The shock set is another variant of the medial axis and is based on the
notion of propagation from boundaries, much like a “grassfire” initiated from
the boundaries of a field. Shocks are singularities that form from the collision
of fronts. These shocks flow along with the wave-front itself [39,75–77]. This
addition of a sense of flow or dynamics to each point of the medial axis
and grouping of monotonically flowing shocks into branches leads to a shock
graph, which is analogous to a skeletal graph, but is a finer partition of the
medial axis. The shock graph has been used for indexing and recognition of
shapes [74,78–84].
13.4.2 Local Versus Global
Shape can also be viewed either from a local or from a global perspective.
Many early models in indexing by shape content used features such as moments,
eccentricity, area, and so on, which are typically based on the entire shape and are
thus global. Similarly, Fourier descriptors of two-dimensional shape are global
descriptors. On the other hand, local representations restrict computations to small
neighborhoods of the shape. For example, a representation based on curvature
extrema and inflection points of the boundary is local.
Purely global representations are affected by variations, such as partial
occlusion and articulation, whereas purely local representations are sensitive to
noise. Ideally, our ability to focus on either facet implies that both must be
emphasized in the representation for successful and intuitive indexing by shape.
REPRESENTATION OF SHAPE 353
The binary edge map used in the query by image content system (QBIC) [4,85]
is an example of global shape representation. Here, edges are extracted (either
manually or automatically) and represented as a binary edge map from which
twenty-two global features are extracted (area, circularity, eccentricity, the major
axis, and a set of associated algebraic moments up to degree 8). A Karhunen
Loeve (KL) transform reduces the dimensionality of the feature space.
Transform-based methods are also typically global: Fourier descrip-
tors [86,87], frequency subband decomposition, coefficients of 2D Discrete
Wavelet transform (DFT) [88], Wavelet Transform [89], Karhunen-Loeve Trans-
form [19], and others all encode global measures.
Orientation radiograms [90] project an image onto an axis by integrating
image intensities along lines orthogonal to that axis. This results in a histogram
for each of the four or eight orientations of the axis used. This is a global
representation because local variations are not explicitly captured onto a profile
and are thus global.
Grosky and Mehrotra represent boundary features by a property vector, which
is matched using a string edit-distance similarity measure [6]. They use an m-way
search tree-based index structure to organize boundary features.

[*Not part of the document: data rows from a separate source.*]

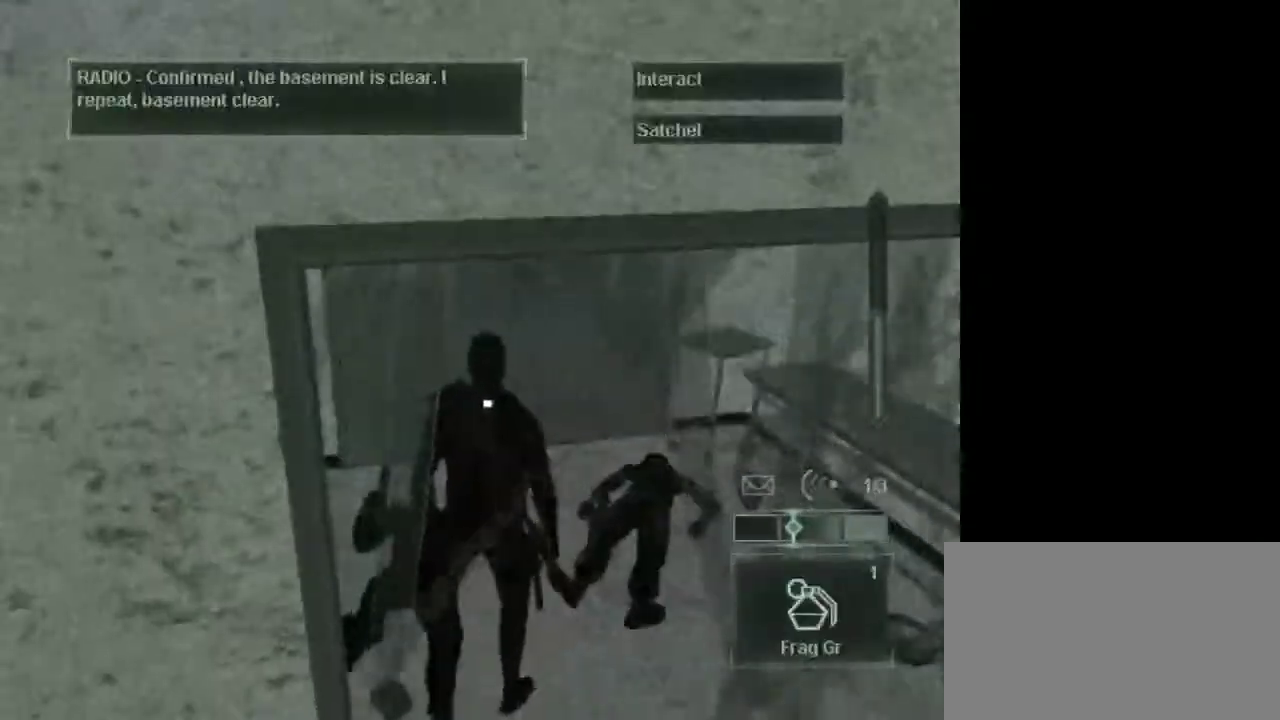
{"keys": [], "mouse": [], "events": []}
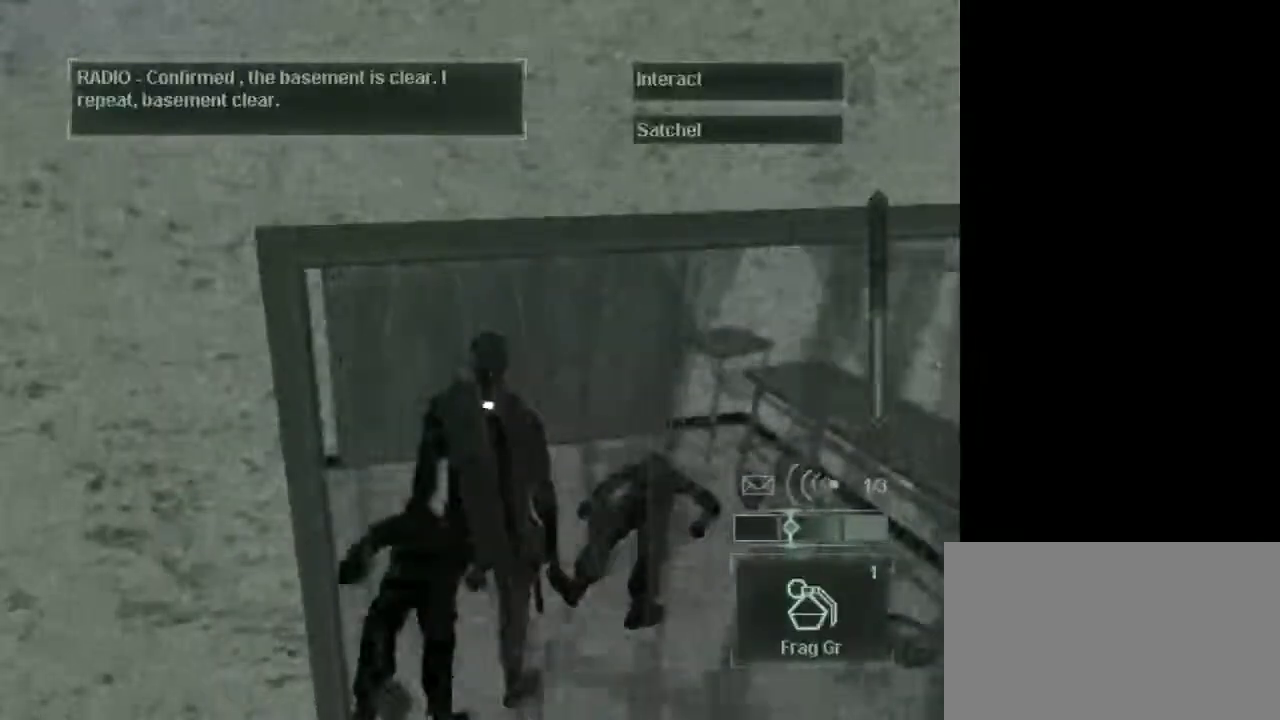
{"keys": [], "mouse": [], "events": [[350, "1", "down"], [450, "1", "up"]]}
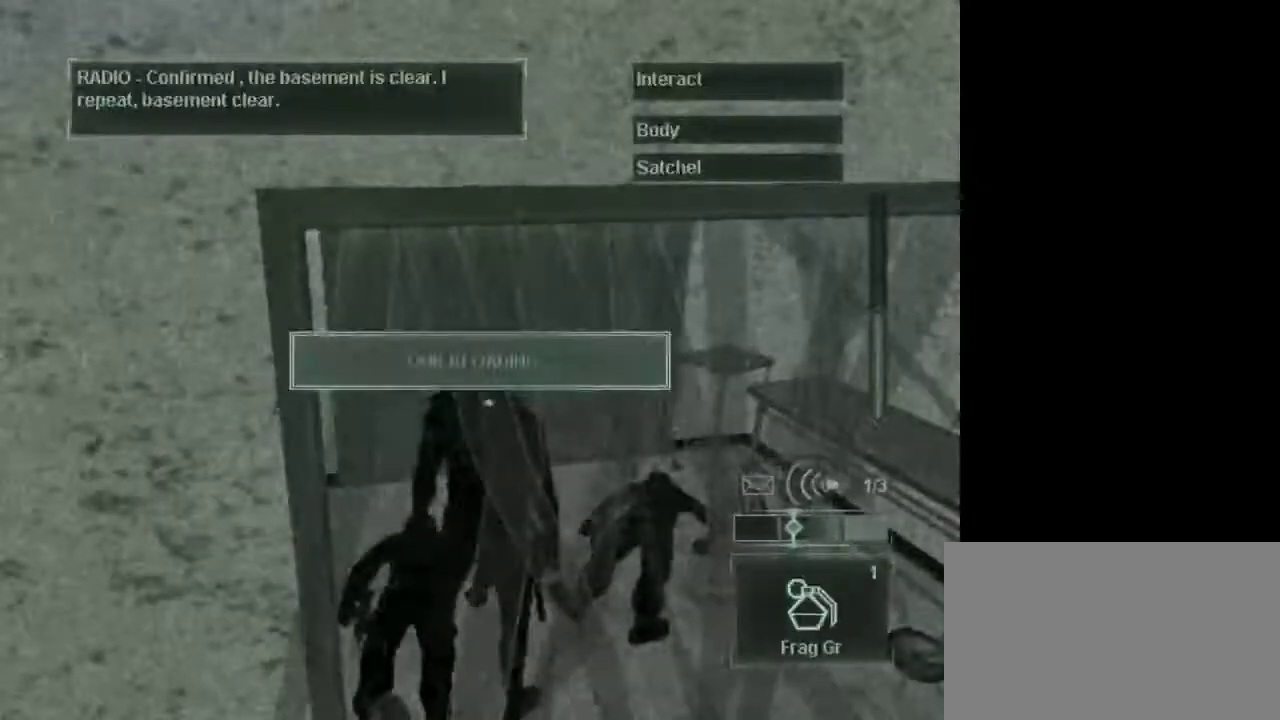
{"keys": [], "mouse": [], "events": []}
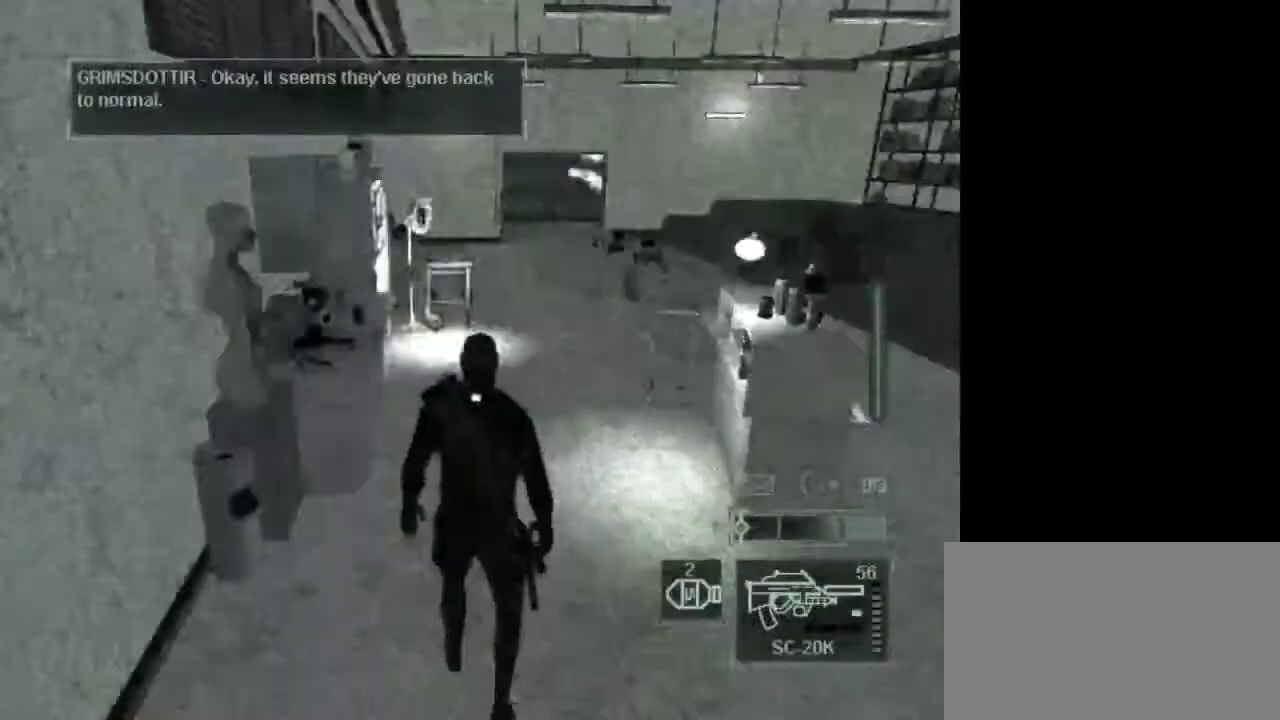
{"keys": ["w"], "mouse": [], "events": [[250, "q", "down"], [250, "w", "down"], [433, "q", "up"]]}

A few approaches cannot be easily characterized as either global or
local. These include local differential invariants [91] and semidifferential
invariants [61,92,93].
Shyu and coworkers [94] discuss and compare the utility of local and global
features in the context of a medical application [15].
Wang and coworkers [95] note the limited discrimination capability of global
features, on the one hand, and the noise sensitivity of local features, on the other.
They propose combining both and use two global features (shape elongation and
compactness) as a filter to eliminate the most dissimilar images to the query
template and then use local features to refine the search. Recall that elongation
of a shape is the ratio of the eigenvalues of the covariance matrix of the contour
points coordinates and compactness is the ratio of perimeter squared to area. Both
measures are invariant under Euclidean (i.e., rotation plus translation) and scaling
transformations. Wang and coworkers define a set of local features, referred to
as interest points, which are a small subset of the contour points derived by a
pairwise growing algorithm. First, a pair of contour points with maximal distance
from each other are selected. Then a second pair farthest from the line connecting
the first pair is chosen. The latter part of this process is repeated for each adjacent
pair of points until a sufficient number of interest points have been obtained.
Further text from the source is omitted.